◆ **WHAT TO PRODUCE**: Revise the material below by replacing "slice" with "segment" wherever it occurs, and change nothing else. Omit the pictures from your answer.

(Data drawn from a collection)
- Opening Delimiter -

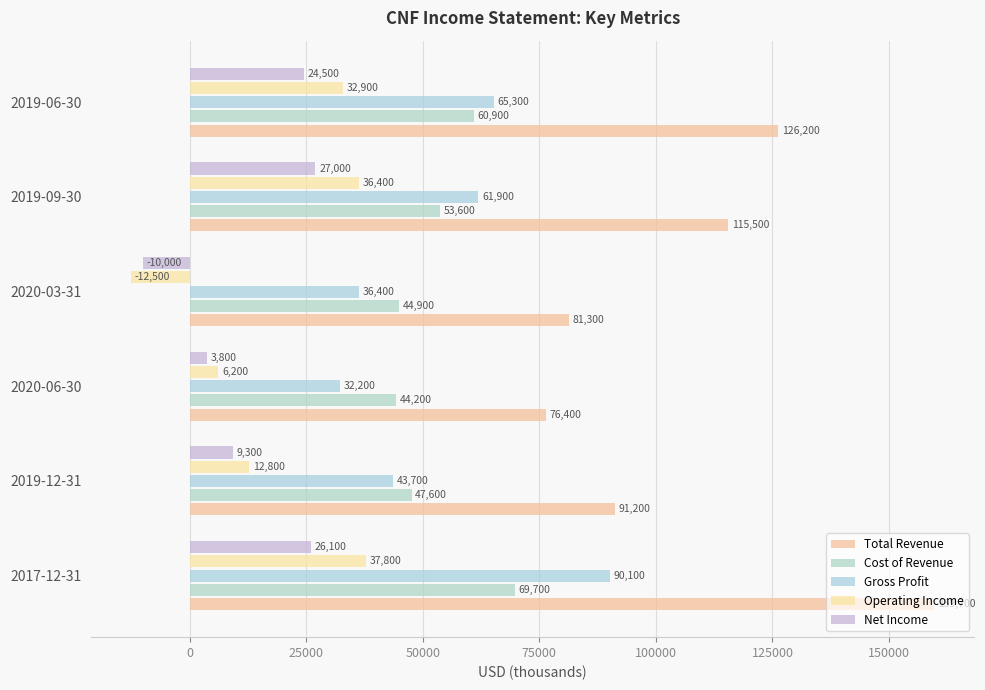

Reading left to right, what are all the values shown in this chart?

Total Revenue: 159700	91200	76400	81300	115500	126200
Cost of Revenue: 69700	47600	44200	44900	53600	60900
Gross Profit: 90100	43700	32200	36400	61900	65300
Operating Income: 37800	12800	6200	-12500	36400	32900
Net Income: 26100	9300	3800	-10000	27000	24500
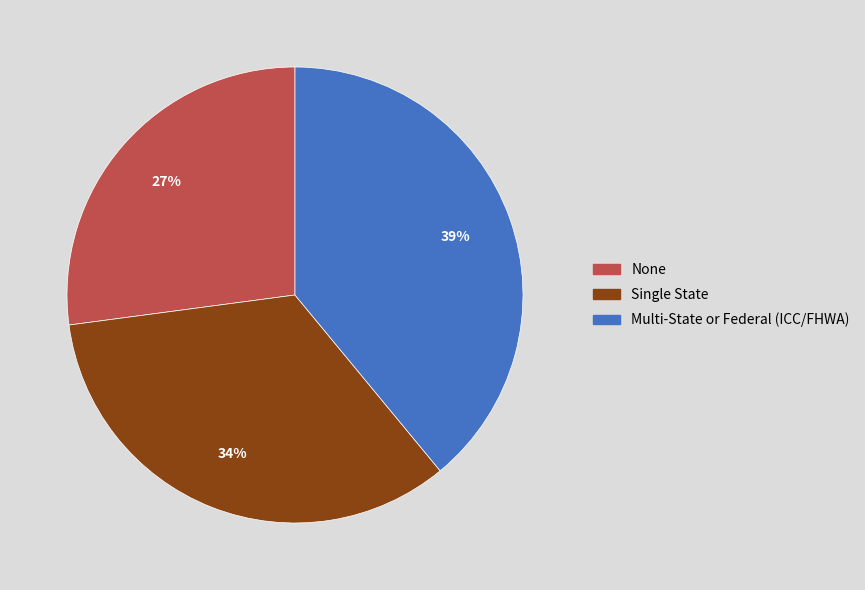

What percentage is the None slice, to the nearest percent?

27%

- Closing Delimiter -

◆ **FINAL ANSWER**:
Reading left to right, what are all the values shown in this chart?

Total Revenue: 159700	91200	76400	81300	115500	126200
Cost of Revenue: 69700	47600	44200	44900	53600	60900
Gross Profit: 90100	43700	32200	36400	61900	65300
Operating Income: 37800	12800	6200	-12500	36400	32900
Net Income: 26100	9300	3800	-10000	27000	24500

What percentage is the None segment, to the nearest percent?

27%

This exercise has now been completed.